A enchente como derrocada ou da fragilidade da bondade

Tiago dos Santos Rodrigues

Doutor em Filosofia pela Pontifícia Universidade Católica do Rio Grande do Sul (PUCRS) e professor adjunto de filosofia na Faculdade do CEFI (FACEFI).

29/05/2024 • Coluna ANPOF

As enchentes que assolaram o Rio Grande do Sul no mês de maio nos dão o que pensar. O caráter (ainda) atípico delas, sua densidade e a extensão da sua destruição impressionaram a todos nós. O evento dessas enchentes fora vivenciado, sem dúvida, como algo incomum, como um extraordinário a invadir o nosso cotidiano. Pensamos, porém, que a situação calamitosa advinda das enchentes, paradoxalmente, nos revela um ordinário da condição humana, uma condição existencial fundamental. François-David Sebbah, em seu livro A ética do sobrevivente: Levinas, uma filosofia da derrocada, nos oferece um caminho em direção a essa compreensão. Neste seu texto, Sebbah propõe uma hipótese de leitura da obra levinasiana desde um romance inacabado do filósofo lituano-francês; Levinas, em seu escrito, se refere ao seu “palco de Alençon”, um palco onde “as coisas se decompõem, perdem seu sentido”[1], um palco em que toma cena a experiência da derrocada.

“A derrocada – exemplarmente manifestada no que Levinas chama de ‘meu palco de Alençon’ –, esta é a nossa hipótese, tem valor de épochè levinasiana: ela suspende a tese da existência do mundo. Porém, essa épochè fenomenológica não é uma redução fenomenológica já que ela não leva a nenhum fundamento sólido sobre o qual apoiar – e certamente não conduz a um ‘ego transcendental’ absoluto, fonte e garantia de qualquer sentido. A suspensão descobre um colapso sem fundo, uma lacuna: ausência de sentido, ausência de valor, e até mesmo falta de qualquer ‘mundo’, uma vez que a percepção se esvai do ‘mundo’ (como totalidade aberta nos seus horizontes)”[2].

Não poderíamos descrever assim o evento destas enchentes? A enchente como derrocada, como uma épochè, um pôr entre parênteses, põe em suspensão a “tese do mundo”, tira o mundo da sua posição até então tão firmemente estabelecida; retira do sujeito aquele ponto ao mesmo tempo interno e externo ao mundo que o protegia das hostilidades desse mesmo mundo e que permitia que ele elaborasse um mundo seu, um mundo habitável – a sua casa.
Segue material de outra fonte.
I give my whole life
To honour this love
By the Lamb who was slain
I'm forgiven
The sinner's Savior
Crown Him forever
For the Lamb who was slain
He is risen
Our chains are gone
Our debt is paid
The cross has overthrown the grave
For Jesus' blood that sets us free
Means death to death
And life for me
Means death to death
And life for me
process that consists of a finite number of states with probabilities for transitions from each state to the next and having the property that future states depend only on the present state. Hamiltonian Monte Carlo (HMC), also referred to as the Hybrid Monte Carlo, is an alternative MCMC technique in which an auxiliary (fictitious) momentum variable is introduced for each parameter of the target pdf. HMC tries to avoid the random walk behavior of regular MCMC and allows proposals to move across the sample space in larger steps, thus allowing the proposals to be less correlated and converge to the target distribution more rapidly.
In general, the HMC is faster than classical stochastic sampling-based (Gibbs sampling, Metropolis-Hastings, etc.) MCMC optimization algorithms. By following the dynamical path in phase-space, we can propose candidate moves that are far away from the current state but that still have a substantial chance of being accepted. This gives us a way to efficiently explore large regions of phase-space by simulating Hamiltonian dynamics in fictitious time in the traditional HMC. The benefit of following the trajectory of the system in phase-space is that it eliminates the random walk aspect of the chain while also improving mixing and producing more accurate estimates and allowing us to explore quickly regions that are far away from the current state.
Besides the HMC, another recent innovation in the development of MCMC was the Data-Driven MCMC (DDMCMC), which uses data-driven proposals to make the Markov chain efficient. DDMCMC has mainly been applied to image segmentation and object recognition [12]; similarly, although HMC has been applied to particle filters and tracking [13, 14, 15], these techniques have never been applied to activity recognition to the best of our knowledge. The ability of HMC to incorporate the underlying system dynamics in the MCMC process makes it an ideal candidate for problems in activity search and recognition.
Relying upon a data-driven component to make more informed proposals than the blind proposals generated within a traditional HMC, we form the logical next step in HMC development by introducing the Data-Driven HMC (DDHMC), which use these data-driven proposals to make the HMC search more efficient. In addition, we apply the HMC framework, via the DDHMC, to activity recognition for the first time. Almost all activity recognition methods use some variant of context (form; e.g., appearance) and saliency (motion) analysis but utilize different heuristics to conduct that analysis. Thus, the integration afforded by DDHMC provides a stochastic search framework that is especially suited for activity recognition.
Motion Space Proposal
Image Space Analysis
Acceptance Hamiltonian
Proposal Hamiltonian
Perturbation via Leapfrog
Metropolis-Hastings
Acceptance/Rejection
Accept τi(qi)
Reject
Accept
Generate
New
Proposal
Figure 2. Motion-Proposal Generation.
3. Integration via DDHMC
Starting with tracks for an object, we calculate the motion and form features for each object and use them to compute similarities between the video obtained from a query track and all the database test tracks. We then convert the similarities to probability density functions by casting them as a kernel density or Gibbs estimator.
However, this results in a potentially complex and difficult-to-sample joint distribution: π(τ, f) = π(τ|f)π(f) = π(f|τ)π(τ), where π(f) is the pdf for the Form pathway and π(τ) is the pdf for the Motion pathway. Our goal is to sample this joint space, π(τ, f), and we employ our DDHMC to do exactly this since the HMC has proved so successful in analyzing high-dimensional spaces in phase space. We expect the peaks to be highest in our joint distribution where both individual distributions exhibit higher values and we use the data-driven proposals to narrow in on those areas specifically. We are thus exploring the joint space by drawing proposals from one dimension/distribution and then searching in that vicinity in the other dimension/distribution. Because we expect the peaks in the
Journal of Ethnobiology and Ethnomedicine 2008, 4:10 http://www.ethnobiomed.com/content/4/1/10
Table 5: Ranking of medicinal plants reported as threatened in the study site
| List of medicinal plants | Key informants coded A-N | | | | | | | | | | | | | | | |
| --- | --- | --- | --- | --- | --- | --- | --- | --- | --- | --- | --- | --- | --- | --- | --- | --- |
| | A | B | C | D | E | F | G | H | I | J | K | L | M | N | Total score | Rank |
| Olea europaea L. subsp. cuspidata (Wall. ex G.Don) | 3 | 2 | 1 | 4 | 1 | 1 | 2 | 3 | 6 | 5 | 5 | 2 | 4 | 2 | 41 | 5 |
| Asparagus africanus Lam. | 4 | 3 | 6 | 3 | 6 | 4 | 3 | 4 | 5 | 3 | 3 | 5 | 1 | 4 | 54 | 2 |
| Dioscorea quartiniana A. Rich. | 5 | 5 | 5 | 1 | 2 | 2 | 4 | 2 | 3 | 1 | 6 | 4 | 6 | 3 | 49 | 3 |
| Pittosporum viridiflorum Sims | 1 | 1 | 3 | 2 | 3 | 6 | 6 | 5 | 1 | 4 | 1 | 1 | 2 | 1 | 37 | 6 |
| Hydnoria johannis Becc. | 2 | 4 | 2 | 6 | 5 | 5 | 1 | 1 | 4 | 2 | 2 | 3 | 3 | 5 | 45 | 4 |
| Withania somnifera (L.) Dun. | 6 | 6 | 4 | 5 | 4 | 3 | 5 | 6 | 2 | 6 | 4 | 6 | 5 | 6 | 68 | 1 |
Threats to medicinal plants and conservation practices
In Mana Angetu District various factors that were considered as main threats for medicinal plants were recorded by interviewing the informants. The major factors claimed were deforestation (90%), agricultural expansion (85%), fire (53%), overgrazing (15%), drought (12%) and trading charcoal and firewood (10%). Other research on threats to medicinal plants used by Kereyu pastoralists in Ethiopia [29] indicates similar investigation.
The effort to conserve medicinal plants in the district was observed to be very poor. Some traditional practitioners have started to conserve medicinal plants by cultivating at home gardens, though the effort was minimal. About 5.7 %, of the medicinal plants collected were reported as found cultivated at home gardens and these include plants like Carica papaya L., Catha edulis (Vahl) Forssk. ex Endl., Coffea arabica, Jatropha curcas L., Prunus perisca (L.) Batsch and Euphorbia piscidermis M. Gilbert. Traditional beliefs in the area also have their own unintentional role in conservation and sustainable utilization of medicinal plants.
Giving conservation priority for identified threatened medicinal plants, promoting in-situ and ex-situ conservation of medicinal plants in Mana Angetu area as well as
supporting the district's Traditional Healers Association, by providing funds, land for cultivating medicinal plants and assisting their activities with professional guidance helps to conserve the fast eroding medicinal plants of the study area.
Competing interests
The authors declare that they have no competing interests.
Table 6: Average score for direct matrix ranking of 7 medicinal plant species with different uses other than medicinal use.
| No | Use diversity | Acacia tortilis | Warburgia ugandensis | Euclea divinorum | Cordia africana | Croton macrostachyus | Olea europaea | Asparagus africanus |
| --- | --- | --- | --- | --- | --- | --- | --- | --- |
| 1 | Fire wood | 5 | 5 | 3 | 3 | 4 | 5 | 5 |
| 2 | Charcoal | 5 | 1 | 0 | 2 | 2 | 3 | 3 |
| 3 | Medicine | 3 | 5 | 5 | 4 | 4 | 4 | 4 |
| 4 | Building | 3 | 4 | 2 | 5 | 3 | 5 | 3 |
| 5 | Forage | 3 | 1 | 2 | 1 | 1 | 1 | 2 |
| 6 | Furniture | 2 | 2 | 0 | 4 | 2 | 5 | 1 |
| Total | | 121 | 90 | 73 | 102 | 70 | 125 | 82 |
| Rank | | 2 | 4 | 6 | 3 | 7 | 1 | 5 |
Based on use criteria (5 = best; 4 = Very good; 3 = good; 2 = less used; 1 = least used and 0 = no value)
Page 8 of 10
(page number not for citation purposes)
Dirá Levinas: “A maneira do Eu contra o ‘outro’ do mundo consiste em permanecer, em identificar-se existindo aí em sua casa. [...]. O ‘em sua casa’ não é um continente, mas o lugar onde eu posso, onde, dependente de uma realidade outra, sou, apesar dessa dependência, ou graças a ela, livre”[3]. Toda a casa é um abrigo, a nossa casa é um abrigo, é o ponto de partida – de referência –  de um passeio ou de uma viagem que faz justamente com que os lugares de passeio e viagem sejam apenas isso, passeio e viagem, ou seja, transitórios, independente de quanto tempo se passe neles. A casa certamente é um espaço físico interior ao mundo, mas é uma interioridade que abre uma exterioridade com relação a esse mesmo mundo. Exterioridade com relação ao mundo porque interioridade de um sujeito. É o espaço exterior, no interior do mundo, em que o sujeito pode ser senhor, lugar que ele dispõe, em que não está jogado à mercê de forças outras. As águas que invadem a casa jogam o sujeito para o exterior de um mundo hostil, onde ele já não pode se proteger da vista alheia, para um lugar em que ele não tem lugar, onde as coisas já não se apresentem “à mão”, mas que estão dispostas (pré-dispostas com relação a ele) e em poder de outras vontades.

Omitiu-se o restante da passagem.